- **Görevler**:
(a) Mahkeme kararında "Emsal Mahkeme Kararı" ile başlayıp "olması amacıyla eklenmiştir." ile biten kısmı, "Yararlı" yerine "Faydalı" koyarak değiştirip yeniden yazın.
(b) Mahkeme kararındaki "Davacı tarafından davalı aleyhine açılan tazminat davasının mahkememizde yapılan açık yargılaması sonunda dosya incelendi." cümlesini İngilizceye çevirin.
(c) Mahkeme kararı metnini, son cümlesinden sonrasıyla sürdürün.

───── Alıntılanan metin

Emsal Mahkeme Kararı İstanbul 8. Asliye Ticaret Mahkemesi 2021/505 E. 2021/725 K. 20.10.2021 T.

Görüntülediğiniz mahkeme kararı henüz kesinleşmemiştir. Yararlı olması amacıyla eklenmiştir.

T.C.
İSTANBUL
8. ASLİYE TİCARET MAHKEMESİ

ESAS NO:2021/505 Esas
KARAR NO:2021/725

DAVA:Tazminat
DAVA TARİHİ:14/08/2015
KARAR TARİHİ:20/10/2021

Davacı tarafından davalı aleyhine açılan tazminat davasının mahkememizde yapılan açık yargılaması sonunda dosya incelendi.
D A V A /
Davacı vekili tarafından sunulan dava dilekçesinde özetle: Davacının yaya haldeyken davalı sigorta şirketi nezdinde ZMMS poliçesi bulunan …plakalı aracın çarpması neticesinde mağdur ve malul olduğunu belirterek fazlaya ilişkin hakları saklı kalmak kaydıyla 250,00 TL tedavi gideri, 500,00 TL kalıcı maluliyet tazminatı, 150,00 TL geçici iş göremezlik tazminatı ve 100,00 TL bakıcı gideri olmak üzere 1.000,00 TL’ nin temerrüt tarihinden itibaren işleyecek avans faizi ile birlikte, yargılama masrafları ve vekalet ücretiyle birlikte davalıdan tahsiline karar verilmesi talep ve dava edilmiştir.
S A V U N M A /
Davalı vekili tarafından sunulan cevap dilekçesinde özetle: Davacının geçirmiş olduğu kaza neticesinde yapılan inceleme sonucunda 09/02/2015 tarihinde davacı namına 2.741,65 TL ödeme yapıldığını, davacının iş göremezlik ve tedavi giderlerinden SGK’ nın sorumlu olduğunu, bakıcı giderlerinin dolaylı giderler olduğundan ötürü sigorta teminatı dışında olduğunu, müvekkili sigorta şirketinin davanın açılmasına sebebiyet vermediğinden ötürü yargılama masrafı ve vekalet ücreti taleplerinin yersiz olduğunu savunmuş, davanın reddine karar verilmesini talep etmiştir.

──────────
───── Gösterilen kayıtlar

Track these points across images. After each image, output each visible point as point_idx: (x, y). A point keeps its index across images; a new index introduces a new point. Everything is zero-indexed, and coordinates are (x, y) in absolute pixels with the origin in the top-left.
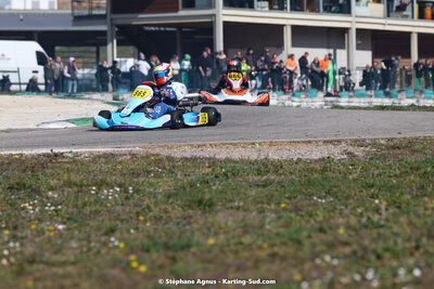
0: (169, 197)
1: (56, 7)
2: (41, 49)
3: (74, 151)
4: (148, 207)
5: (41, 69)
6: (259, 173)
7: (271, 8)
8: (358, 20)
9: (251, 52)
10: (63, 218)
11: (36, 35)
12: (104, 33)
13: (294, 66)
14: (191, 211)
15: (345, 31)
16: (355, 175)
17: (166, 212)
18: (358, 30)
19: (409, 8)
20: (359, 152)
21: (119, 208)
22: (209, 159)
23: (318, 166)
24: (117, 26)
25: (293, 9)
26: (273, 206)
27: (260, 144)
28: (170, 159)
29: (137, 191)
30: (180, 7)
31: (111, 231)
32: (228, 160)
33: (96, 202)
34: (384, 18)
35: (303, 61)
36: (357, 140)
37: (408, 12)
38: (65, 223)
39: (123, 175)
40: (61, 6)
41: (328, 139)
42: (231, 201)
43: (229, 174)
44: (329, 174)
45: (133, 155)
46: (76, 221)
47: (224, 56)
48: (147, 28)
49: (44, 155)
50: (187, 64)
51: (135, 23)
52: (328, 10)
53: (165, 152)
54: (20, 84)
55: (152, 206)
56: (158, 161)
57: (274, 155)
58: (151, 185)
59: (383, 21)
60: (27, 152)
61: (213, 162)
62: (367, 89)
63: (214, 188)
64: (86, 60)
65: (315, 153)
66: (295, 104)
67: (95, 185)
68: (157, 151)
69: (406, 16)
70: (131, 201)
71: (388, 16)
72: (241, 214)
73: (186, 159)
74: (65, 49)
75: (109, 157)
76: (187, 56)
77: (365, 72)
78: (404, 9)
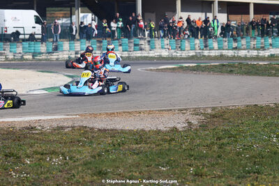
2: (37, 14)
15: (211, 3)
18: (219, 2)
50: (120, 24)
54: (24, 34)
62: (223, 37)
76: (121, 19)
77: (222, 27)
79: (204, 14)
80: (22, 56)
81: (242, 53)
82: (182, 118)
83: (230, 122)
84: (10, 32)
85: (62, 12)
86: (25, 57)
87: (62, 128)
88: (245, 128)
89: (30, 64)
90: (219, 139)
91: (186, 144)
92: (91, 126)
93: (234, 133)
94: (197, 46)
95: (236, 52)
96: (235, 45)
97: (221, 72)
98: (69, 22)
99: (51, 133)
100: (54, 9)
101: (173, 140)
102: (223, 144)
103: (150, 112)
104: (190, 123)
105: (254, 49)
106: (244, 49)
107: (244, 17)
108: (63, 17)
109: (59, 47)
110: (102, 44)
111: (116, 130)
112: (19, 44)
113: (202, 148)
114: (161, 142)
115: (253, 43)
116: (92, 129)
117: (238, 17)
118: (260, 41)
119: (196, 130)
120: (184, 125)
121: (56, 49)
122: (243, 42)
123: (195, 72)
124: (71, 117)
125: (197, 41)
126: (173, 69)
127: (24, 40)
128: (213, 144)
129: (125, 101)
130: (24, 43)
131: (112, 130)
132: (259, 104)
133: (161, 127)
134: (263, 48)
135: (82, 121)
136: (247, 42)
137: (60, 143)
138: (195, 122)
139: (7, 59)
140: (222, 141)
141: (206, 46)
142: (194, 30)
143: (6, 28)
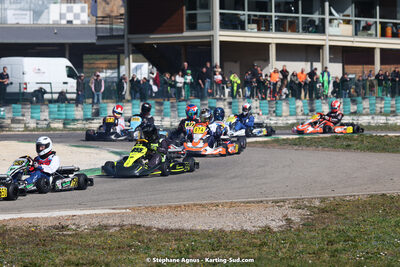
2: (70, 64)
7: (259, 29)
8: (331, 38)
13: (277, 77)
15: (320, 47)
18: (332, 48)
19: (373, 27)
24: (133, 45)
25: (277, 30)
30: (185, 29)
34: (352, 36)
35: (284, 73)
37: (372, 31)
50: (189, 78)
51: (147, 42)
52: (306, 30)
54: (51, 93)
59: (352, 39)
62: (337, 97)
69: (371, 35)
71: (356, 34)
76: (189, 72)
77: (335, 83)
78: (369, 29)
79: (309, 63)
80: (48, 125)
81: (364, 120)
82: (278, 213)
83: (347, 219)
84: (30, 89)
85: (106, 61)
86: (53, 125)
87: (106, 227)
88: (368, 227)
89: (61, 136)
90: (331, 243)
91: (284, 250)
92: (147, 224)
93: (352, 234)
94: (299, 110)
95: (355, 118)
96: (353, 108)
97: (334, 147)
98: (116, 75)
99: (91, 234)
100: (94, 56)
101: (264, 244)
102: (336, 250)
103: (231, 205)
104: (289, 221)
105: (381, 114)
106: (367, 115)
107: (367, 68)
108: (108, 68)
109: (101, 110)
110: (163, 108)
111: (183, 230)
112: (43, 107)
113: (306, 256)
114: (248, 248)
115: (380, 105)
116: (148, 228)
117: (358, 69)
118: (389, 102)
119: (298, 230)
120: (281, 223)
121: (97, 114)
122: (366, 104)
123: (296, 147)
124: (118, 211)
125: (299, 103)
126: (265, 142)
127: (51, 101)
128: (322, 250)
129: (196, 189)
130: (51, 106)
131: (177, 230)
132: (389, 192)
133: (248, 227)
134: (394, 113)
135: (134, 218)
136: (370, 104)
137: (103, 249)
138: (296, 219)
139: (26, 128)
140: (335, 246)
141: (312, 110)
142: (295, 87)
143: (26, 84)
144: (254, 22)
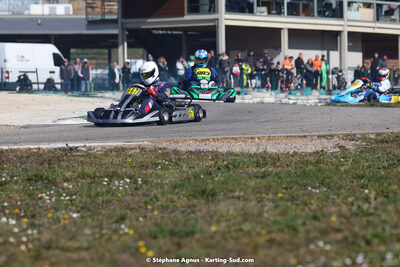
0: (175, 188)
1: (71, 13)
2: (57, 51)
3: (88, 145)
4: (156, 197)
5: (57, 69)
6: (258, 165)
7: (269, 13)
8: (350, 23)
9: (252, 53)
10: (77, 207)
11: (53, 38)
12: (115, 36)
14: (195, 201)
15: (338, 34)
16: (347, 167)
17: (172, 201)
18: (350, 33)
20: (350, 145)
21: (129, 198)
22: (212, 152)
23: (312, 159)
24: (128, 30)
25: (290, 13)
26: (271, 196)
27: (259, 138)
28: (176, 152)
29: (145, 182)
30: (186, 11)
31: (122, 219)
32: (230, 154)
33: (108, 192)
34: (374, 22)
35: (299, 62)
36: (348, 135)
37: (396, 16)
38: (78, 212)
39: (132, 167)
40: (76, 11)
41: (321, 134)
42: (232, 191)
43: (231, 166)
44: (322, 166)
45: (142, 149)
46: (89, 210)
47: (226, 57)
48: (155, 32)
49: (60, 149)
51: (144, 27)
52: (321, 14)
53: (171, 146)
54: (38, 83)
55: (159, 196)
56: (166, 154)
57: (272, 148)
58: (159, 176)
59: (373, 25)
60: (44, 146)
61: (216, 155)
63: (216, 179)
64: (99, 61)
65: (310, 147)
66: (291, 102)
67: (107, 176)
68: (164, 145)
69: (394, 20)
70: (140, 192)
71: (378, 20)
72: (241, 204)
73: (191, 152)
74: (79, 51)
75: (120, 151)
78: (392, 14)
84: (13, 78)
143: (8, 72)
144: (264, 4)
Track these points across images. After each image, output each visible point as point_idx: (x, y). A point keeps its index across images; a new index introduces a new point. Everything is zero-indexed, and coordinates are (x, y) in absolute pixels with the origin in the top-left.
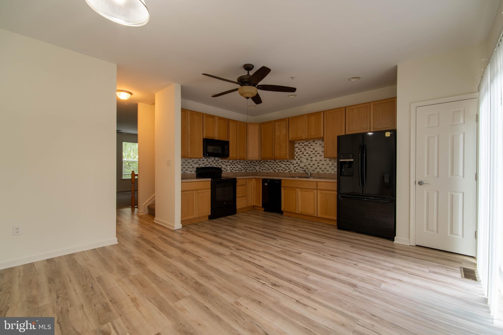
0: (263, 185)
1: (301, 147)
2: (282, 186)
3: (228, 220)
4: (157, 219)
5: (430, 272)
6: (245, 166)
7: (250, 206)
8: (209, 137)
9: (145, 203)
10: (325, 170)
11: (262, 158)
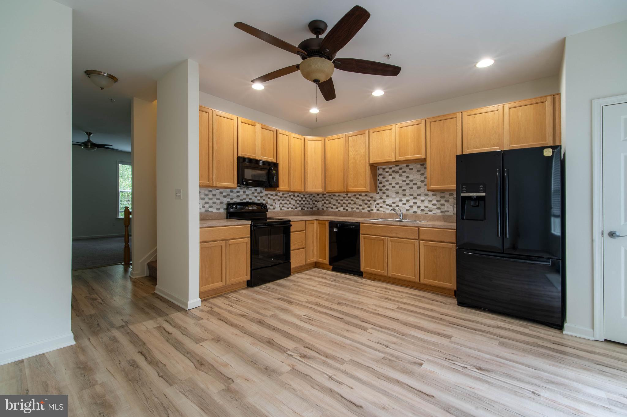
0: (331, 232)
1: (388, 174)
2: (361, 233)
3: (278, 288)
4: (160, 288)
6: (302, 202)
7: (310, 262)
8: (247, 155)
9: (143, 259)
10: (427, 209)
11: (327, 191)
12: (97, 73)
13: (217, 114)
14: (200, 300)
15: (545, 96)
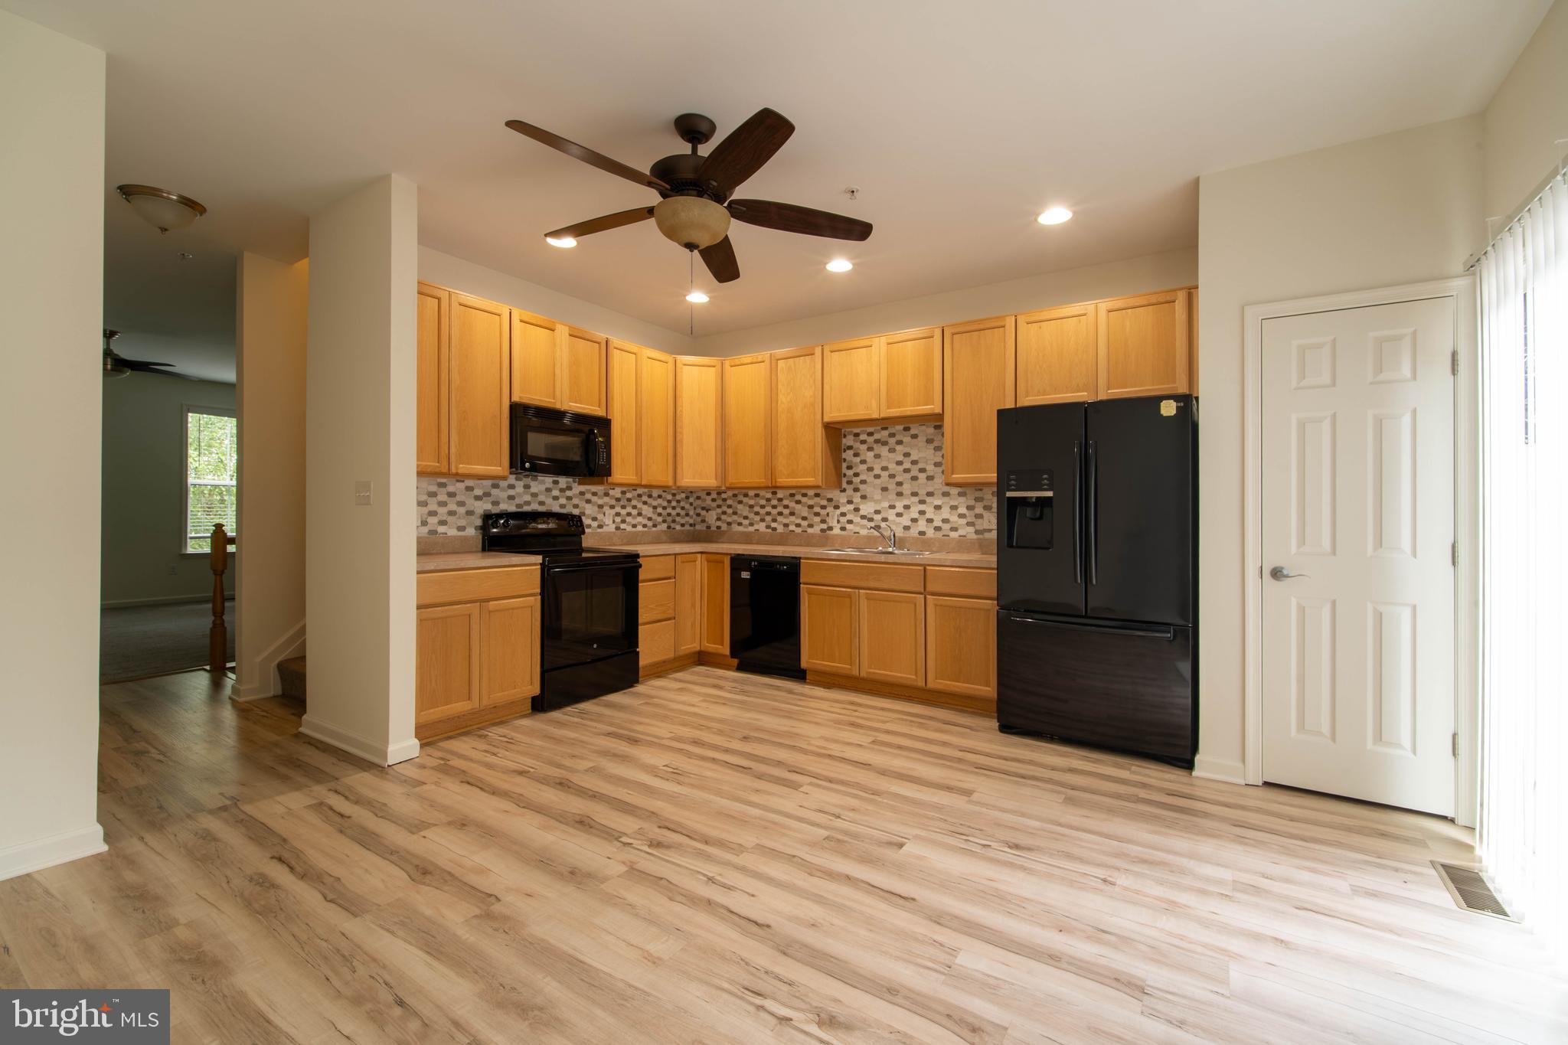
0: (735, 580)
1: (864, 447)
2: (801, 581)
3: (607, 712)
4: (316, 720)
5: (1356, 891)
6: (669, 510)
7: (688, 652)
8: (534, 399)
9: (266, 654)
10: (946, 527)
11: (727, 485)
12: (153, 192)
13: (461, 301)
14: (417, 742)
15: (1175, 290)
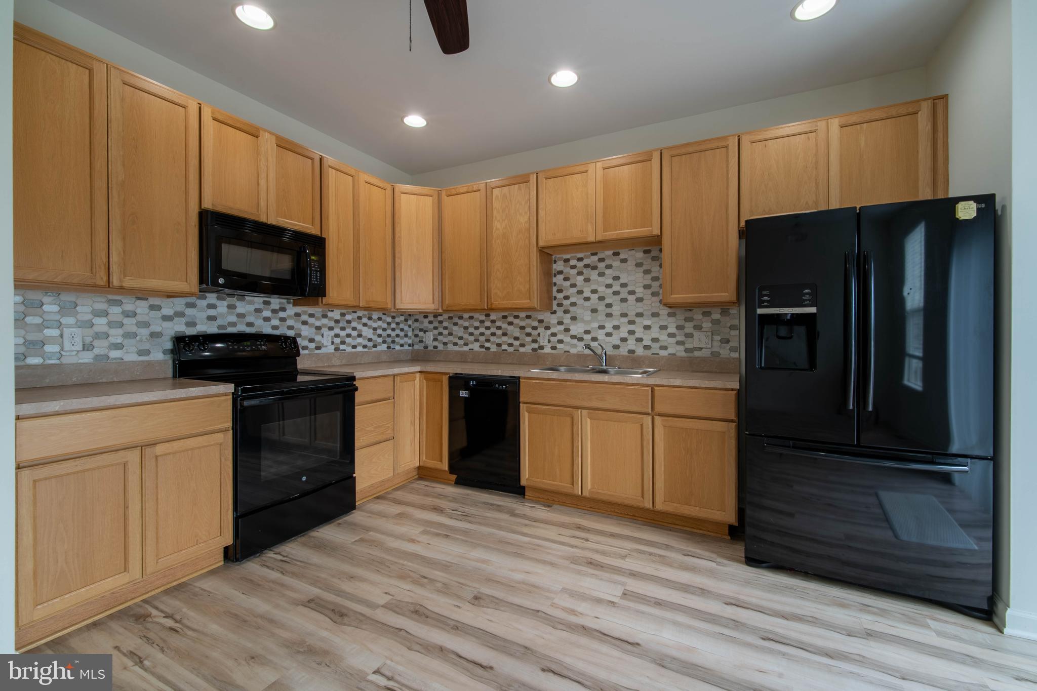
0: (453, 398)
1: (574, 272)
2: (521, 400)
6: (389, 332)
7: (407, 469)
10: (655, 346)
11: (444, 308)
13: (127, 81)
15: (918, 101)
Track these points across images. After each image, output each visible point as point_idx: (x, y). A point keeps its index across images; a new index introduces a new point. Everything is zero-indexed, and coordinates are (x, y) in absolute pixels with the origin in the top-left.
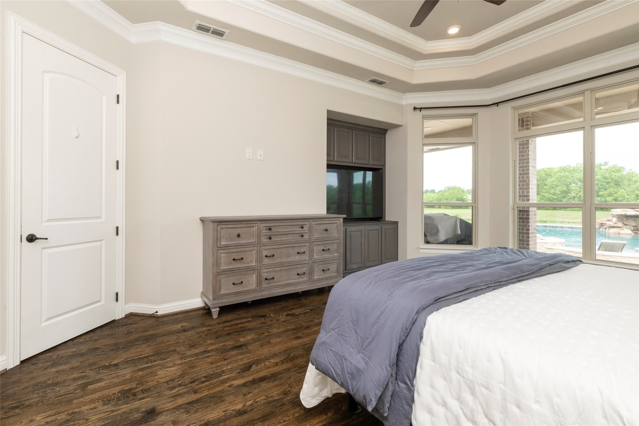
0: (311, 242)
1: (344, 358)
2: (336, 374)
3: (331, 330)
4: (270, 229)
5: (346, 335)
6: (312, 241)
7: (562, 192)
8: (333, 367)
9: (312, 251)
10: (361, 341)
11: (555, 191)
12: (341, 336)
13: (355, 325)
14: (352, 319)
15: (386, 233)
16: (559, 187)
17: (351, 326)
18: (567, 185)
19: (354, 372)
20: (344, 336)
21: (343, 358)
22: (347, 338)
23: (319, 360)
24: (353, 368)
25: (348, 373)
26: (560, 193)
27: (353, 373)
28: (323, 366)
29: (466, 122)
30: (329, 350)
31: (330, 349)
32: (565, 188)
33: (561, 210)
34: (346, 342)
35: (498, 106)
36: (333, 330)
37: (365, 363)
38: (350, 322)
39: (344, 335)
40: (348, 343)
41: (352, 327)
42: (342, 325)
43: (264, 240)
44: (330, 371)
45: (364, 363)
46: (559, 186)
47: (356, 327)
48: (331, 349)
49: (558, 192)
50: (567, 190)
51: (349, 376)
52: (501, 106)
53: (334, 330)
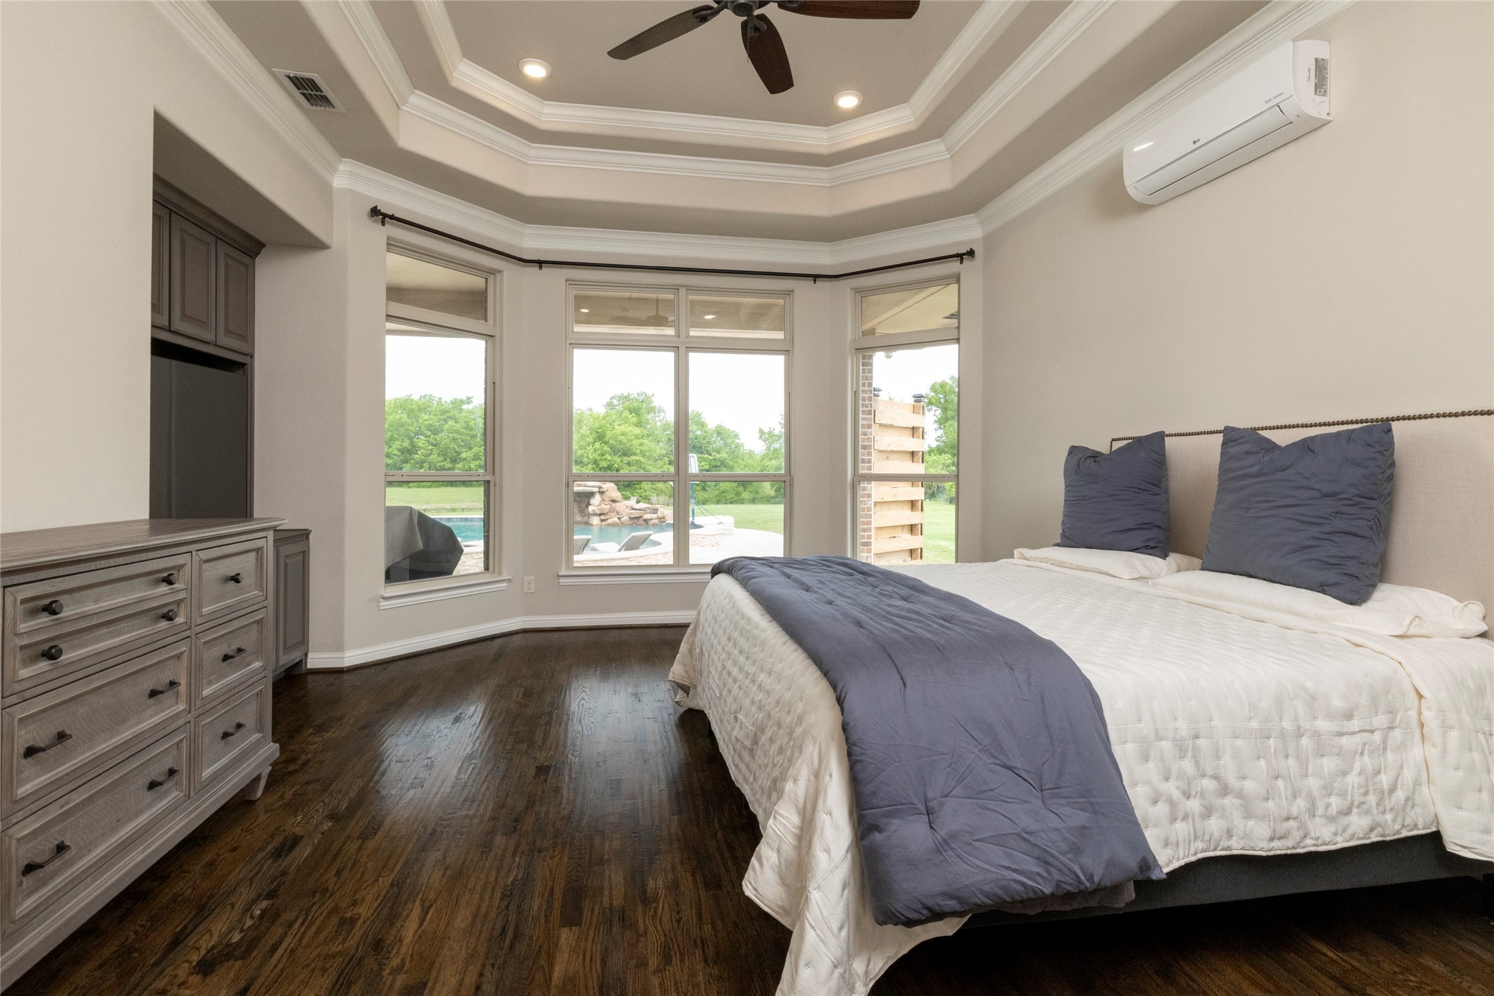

──────────

- **Beklenen sonuçlar**:
(a)
Emsal Mahkeme Kararı İstanbul 8. Asliye Ticaret Mahkemesi 2021/505 E. 2021/725 K. 20.10.2021 T.

Görüntülediğiniz mahkeme kararı henüz kesinleşmemiştir. Faydalı olması amacıyla eklenmiştir.

(b) At the end of the open trial held in our court of the compensation lawsuit filed by the plaintiff against the defendant, the file was examined.

(c)
G E R E K Ç E /
Mahkememizce “Dava; davacının yaya haldeyken davalı sigorta şirketinin sigortalısı bulunan aracın çarpması suretiyle geçirmiş olduğu trafik kazasından doğan maddi tazminat istemlerine ilişkindir.
İstanbul ATK 3. İhtisas Dairesi tarafından düzenlenen maluliyete dair raporda “… oğlu, 1947 doğumlu …’in 21/11/2012 tarihinde geçirmiş olduğu trafik kazasına bağlı, 11.10.2008 tarih ve 27021 sayılı Resmi Gazete’de yayımlanan Çalışma Gücü ve Meslekte Kazanma Gücü Kaybı Oranı Tespit İşlemleri Yönetmeliği hükümlerinden yararlanılarak ve mesleğinin “” olduğu anlaşılmakla meslek grup numarası Grup1 kabul olunarak: Gr1 VII (2Aa——-30)A %34 x 1/4 = 8,5 E cetveline göre: %12,1 (yüzdeonikinoktabir) oranında meslekte kazanma gücünden kaybetmiş sayılacağı, 2. İyileşme (iş göremezlik) süresinin 21/11/2012 tarihinden itibaren 6 (altı) aya kadar uzayabileceği” tespiti yapılmıştır.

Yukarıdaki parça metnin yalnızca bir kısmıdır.